I’d about given up on finding something in the house that I could rob— a personal possession that could be hocked like the TV or the VCR or the stereo would be instantly noticed when it was gone and all the rest of their stuff was boring household goods that you couldn’t sell anyhow like electric blankets and a waffle iron and a clock radio. My mom didn’t have any jewels that were worth anything except her wedding ring from my stepfather which she made a big deal out of but it looked like a Wal-Mart’s ring to me and besides she always had it on. They didn’t even have any decent CDs, all their music was seventies stuff, disco fever and easy listening and suchlike, on cassettes. The only kind of robbing I thought was possible was big time like stealing my stepfather’s van while he was asleep for example and I wasn’t ready for that.
I was taking one more look into their bedroom closet, down on my hands and knees and groping past my mother’s shoes into the darkness when I came to what I’d thought last time was just some folded blankets. But when I felt into the blankets I realized there was something large and hard inside. I pulled out the whole thing and unwrapped what turned out to be these two black briefcases that I’d never seen before.

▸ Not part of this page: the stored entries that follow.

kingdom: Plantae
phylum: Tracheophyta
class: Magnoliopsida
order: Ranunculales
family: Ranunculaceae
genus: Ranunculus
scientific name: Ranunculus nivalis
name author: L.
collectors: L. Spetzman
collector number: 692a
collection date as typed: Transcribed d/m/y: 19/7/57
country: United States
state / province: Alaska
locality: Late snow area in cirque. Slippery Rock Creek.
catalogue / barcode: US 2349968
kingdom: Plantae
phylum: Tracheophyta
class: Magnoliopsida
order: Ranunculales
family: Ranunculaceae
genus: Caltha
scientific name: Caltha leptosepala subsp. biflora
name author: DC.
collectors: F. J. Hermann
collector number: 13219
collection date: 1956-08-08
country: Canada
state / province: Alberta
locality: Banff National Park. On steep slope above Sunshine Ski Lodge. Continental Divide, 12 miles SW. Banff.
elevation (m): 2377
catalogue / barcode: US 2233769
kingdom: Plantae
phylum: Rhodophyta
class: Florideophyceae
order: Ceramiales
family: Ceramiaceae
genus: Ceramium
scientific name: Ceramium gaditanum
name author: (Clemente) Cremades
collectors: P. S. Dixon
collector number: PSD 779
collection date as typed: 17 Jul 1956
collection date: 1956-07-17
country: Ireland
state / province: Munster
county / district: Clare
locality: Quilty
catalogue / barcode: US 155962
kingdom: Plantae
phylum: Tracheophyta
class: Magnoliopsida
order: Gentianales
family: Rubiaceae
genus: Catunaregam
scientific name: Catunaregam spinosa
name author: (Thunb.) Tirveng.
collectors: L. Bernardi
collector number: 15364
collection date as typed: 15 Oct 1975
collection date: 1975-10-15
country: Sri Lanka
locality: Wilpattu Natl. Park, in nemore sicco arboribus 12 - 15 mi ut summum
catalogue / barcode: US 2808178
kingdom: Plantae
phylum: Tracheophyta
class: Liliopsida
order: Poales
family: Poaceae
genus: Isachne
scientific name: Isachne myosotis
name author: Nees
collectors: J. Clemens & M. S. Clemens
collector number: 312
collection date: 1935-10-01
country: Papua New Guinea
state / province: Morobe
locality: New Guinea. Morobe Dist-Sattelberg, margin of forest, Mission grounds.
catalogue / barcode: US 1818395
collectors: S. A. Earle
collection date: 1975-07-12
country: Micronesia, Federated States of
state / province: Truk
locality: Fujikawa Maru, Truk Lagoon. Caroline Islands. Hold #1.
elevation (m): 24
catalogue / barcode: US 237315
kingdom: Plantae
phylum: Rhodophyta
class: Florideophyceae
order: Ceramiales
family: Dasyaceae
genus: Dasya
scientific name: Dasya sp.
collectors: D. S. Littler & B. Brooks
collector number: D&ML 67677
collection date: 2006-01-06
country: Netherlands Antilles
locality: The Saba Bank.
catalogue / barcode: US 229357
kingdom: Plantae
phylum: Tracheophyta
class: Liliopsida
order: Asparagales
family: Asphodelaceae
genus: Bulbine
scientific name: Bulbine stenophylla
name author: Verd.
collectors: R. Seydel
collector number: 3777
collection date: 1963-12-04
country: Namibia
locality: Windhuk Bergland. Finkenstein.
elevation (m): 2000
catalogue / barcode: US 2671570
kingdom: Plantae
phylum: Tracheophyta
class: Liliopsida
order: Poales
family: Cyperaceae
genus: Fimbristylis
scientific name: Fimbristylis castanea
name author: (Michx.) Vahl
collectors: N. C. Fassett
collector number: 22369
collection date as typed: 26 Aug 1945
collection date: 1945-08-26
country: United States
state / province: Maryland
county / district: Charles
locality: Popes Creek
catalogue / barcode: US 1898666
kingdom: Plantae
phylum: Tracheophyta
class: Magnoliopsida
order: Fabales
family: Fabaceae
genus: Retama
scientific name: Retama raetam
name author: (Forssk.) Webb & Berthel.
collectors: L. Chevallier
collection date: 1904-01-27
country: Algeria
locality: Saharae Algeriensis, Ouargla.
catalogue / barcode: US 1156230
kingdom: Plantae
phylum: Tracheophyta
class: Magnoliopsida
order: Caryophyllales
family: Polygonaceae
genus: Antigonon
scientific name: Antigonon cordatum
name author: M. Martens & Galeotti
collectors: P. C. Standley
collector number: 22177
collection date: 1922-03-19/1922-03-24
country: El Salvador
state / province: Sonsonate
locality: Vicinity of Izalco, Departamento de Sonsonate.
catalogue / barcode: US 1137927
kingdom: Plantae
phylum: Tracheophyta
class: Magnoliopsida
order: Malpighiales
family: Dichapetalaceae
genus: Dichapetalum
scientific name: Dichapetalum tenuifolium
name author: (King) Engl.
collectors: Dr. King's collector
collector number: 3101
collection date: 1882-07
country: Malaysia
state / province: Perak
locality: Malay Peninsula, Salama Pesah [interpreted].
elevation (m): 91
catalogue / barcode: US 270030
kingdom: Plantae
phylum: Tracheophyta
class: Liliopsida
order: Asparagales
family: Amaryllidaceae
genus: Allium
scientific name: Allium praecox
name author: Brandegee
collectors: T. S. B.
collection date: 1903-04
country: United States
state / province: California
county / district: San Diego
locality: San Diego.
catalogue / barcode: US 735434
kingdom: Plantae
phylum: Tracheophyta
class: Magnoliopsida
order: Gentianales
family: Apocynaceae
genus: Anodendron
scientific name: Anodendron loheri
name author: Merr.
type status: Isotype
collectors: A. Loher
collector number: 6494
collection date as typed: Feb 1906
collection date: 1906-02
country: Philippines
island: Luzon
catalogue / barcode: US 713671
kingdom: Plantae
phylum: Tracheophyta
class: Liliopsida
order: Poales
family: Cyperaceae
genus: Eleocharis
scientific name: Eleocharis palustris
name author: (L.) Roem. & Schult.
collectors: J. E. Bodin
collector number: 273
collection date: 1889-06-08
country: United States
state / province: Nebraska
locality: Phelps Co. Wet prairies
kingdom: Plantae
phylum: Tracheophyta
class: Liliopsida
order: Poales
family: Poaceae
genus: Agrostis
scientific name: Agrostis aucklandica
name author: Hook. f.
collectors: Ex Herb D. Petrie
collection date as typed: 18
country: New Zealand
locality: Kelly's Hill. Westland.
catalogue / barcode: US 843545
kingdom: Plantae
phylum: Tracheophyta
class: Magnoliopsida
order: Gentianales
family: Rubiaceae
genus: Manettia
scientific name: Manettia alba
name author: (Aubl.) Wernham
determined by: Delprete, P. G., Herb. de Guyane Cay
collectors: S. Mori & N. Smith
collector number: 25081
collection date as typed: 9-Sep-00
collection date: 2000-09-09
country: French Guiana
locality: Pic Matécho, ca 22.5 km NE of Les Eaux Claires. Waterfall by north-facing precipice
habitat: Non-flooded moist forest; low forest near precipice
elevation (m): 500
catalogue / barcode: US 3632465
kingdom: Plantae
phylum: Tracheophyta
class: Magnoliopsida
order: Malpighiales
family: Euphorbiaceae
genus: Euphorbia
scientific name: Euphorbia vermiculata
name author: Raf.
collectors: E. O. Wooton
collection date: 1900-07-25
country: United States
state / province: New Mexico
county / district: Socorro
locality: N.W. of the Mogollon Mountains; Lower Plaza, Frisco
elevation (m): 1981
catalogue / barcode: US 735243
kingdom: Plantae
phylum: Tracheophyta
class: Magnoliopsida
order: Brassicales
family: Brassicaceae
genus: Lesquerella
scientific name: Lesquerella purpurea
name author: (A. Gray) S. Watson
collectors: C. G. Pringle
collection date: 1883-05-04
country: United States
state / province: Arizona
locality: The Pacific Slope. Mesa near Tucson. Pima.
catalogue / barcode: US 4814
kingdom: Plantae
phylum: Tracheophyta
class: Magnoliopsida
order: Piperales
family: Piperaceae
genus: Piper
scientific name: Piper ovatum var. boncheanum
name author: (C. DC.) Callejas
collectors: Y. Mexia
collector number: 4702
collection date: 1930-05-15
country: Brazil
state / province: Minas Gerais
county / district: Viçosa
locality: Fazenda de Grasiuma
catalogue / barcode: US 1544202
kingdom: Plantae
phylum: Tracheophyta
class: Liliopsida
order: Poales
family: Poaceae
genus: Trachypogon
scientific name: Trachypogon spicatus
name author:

I sat cross-legged on the floor and put the first briefcase on my lap thinking it was probably locked until it snapped open which surprised me but then the real surprise came when I lifted the lid and saw a.22 automatic rifle broken down into three parts just lying there with a rod and cleaning kit and a box of shells. It wasn’t hard to fit the parts together, it even had a scope like an assassin’s rifle and pretty soon I was into a Lee Harvey Oswald trip standing by the bedroom window and brushing the curtain away with the tip of the barrel and aiming through the scope at stuff on the street going Pow! Pow! I blasted a couple of dogs and blew away the mailman and nailed the drivers of cars going by for a while.